_Data supplied_.
***

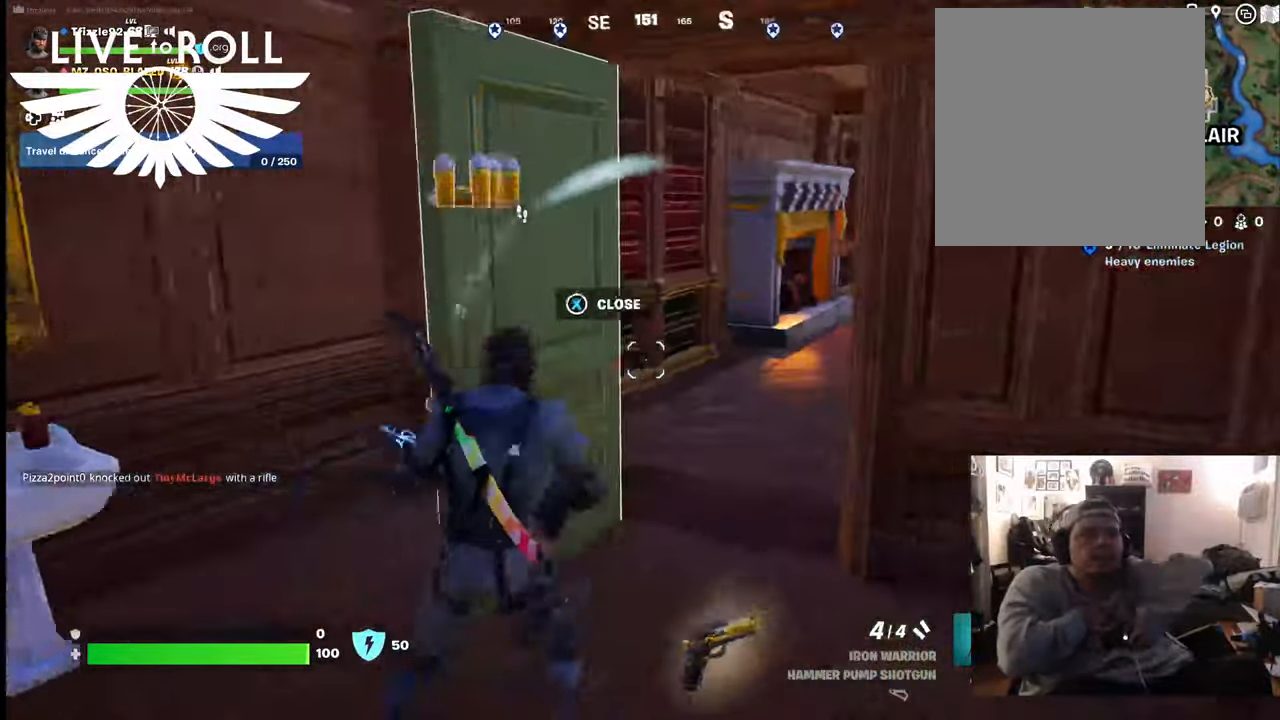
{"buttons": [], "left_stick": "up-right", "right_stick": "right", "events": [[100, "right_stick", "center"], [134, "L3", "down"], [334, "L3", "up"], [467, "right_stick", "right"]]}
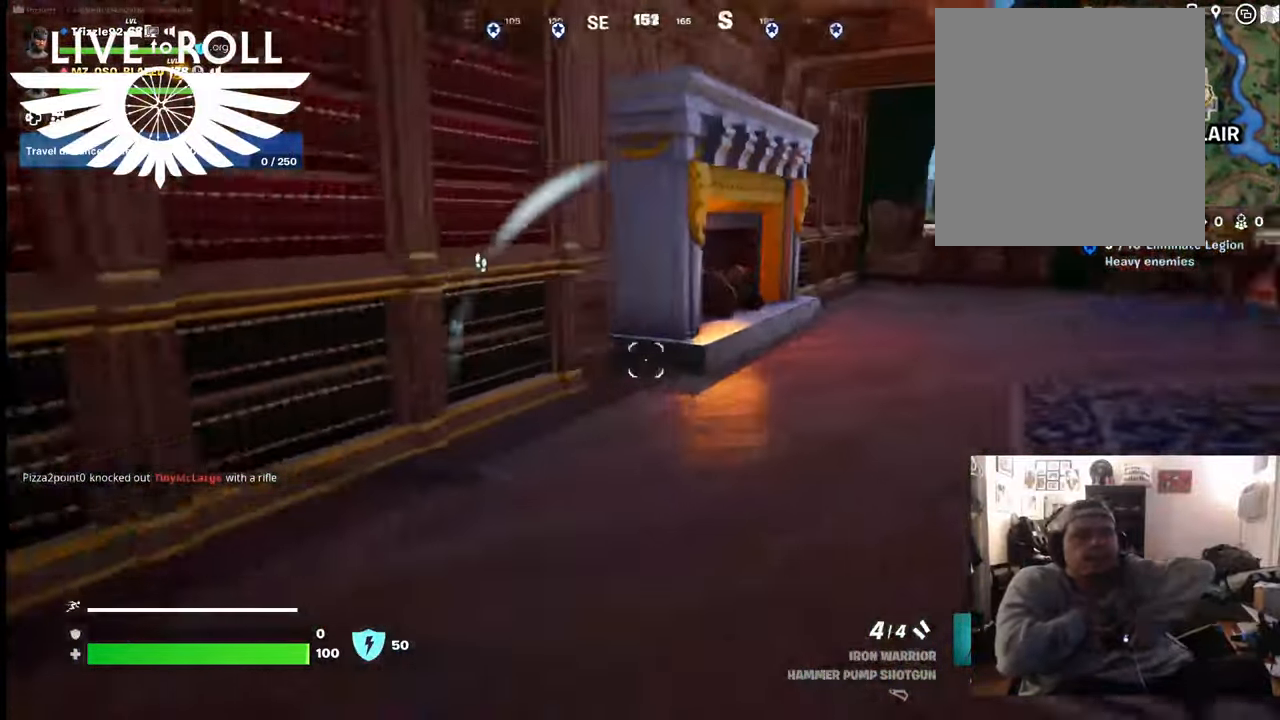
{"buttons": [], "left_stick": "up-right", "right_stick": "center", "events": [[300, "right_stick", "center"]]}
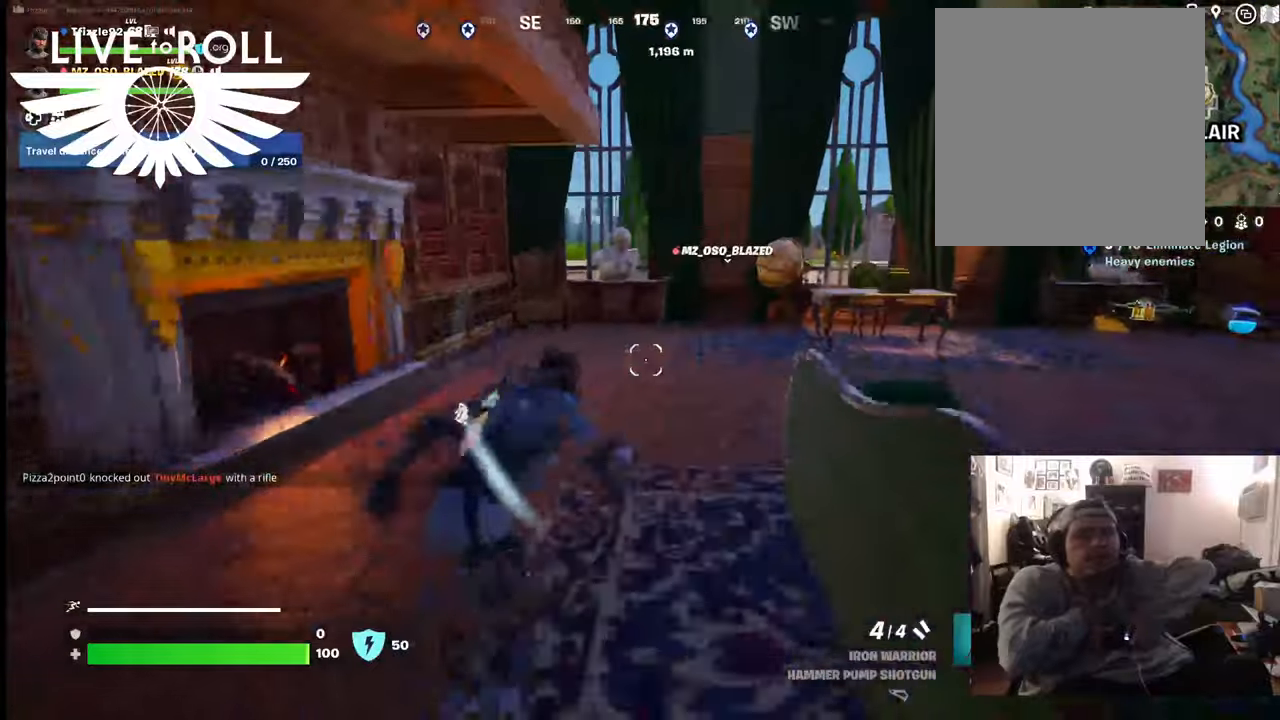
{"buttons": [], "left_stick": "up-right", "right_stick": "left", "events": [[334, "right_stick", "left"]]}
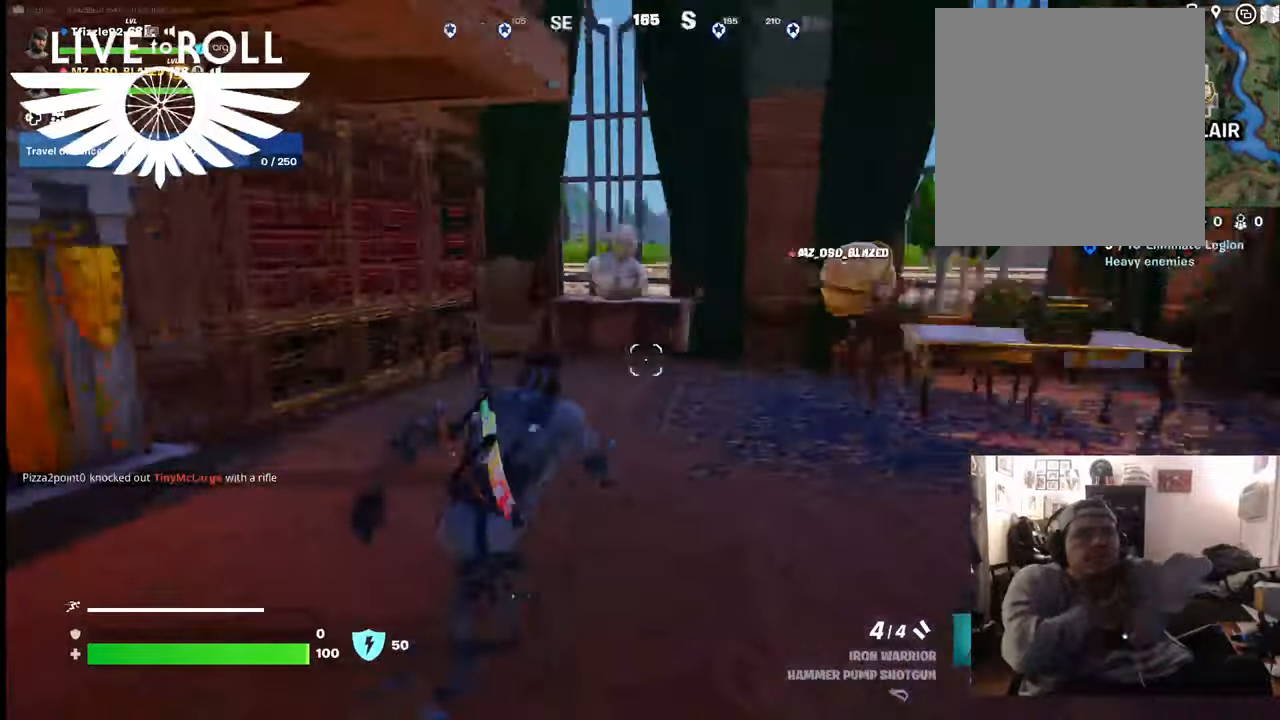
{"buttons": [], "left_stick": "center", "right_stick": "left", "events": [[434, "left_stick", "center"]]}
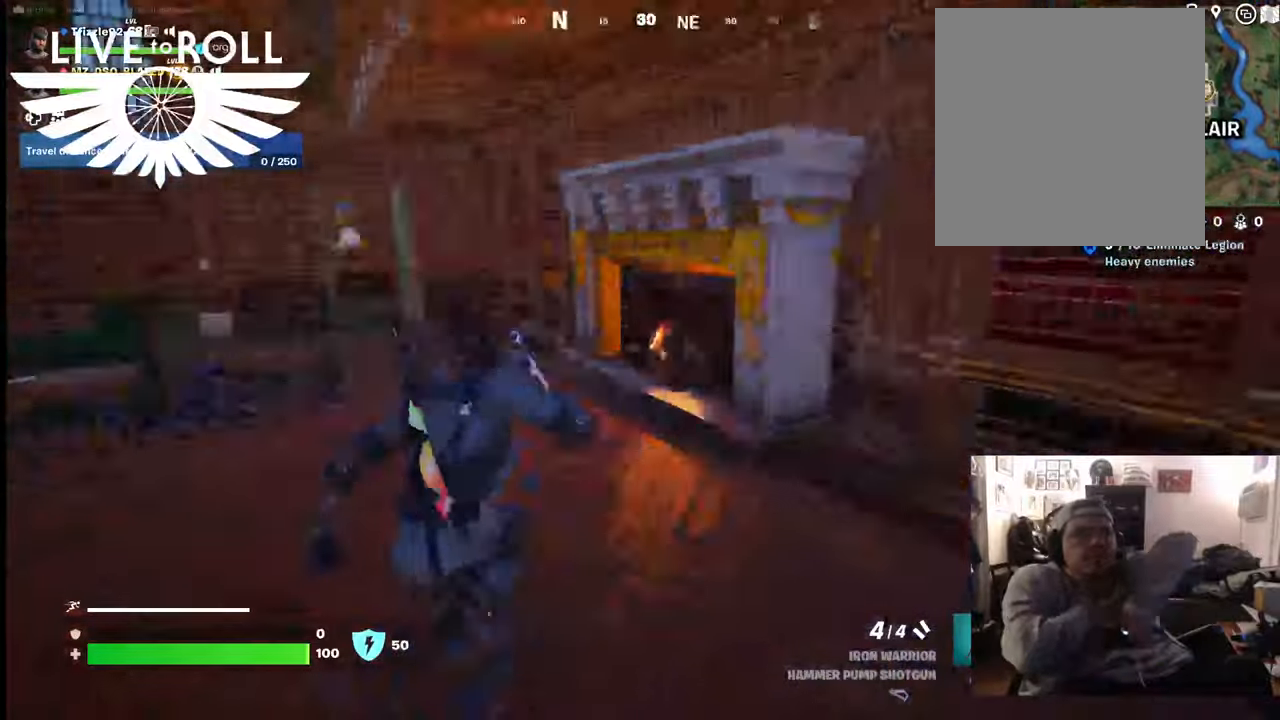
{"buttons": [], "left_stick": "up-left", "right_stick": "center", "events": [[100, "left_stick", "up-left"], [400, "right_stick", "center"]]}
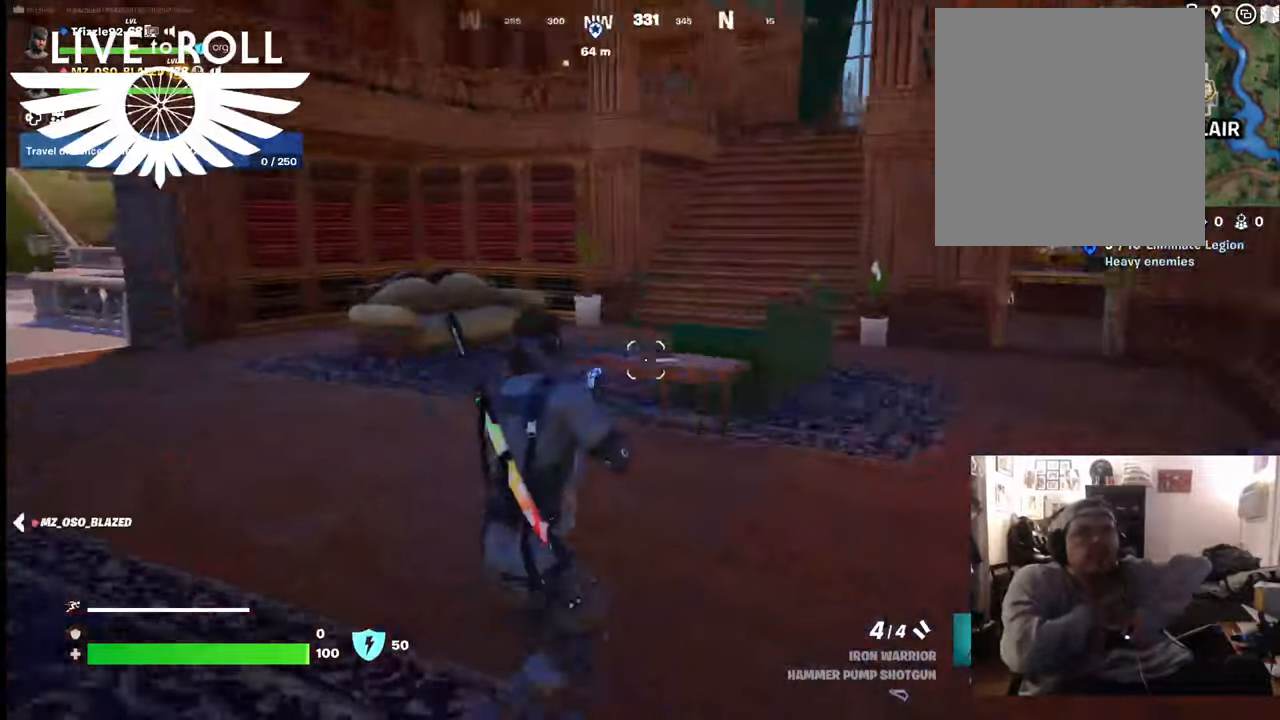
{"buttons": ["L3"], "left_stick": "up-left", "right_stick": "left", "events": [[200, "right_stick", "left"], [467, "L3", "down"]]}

***

Give back the whole of the material exactly, with the pictures removed.

{"buttons": [], "left_stick": "up-right", "right_stick": "right", "events": [[100, "right_stick", "center"], [134, "L3", "down"], [334, "L3", "up"], [467, "right_stick", "right"]]}
{"buttons": [], "left_stick": "up-right", "right_stick": "center", "events": [[300, "right_stick", "center"]]}
{"buttons": [], "left_stick": "up-right", "right_stick": "left", "events": [[334, "right_stick", "left"]]}
{"buttons": [], "left_stick": "center", "right_stick": "left", "events": [[434, "left_stick", "center"]]}
{"buttons": [], "left_stick": "up-left", "right_stick": "center", "events": [[100, "left_stick", "up-left"], [400, "right_stick", "center"]]}
{"buttons": ["L3"], "left_stick": "up-left", "right_stick": "left", "events": [[200, "right_stick", "left"], [467, "L3", "down"]]}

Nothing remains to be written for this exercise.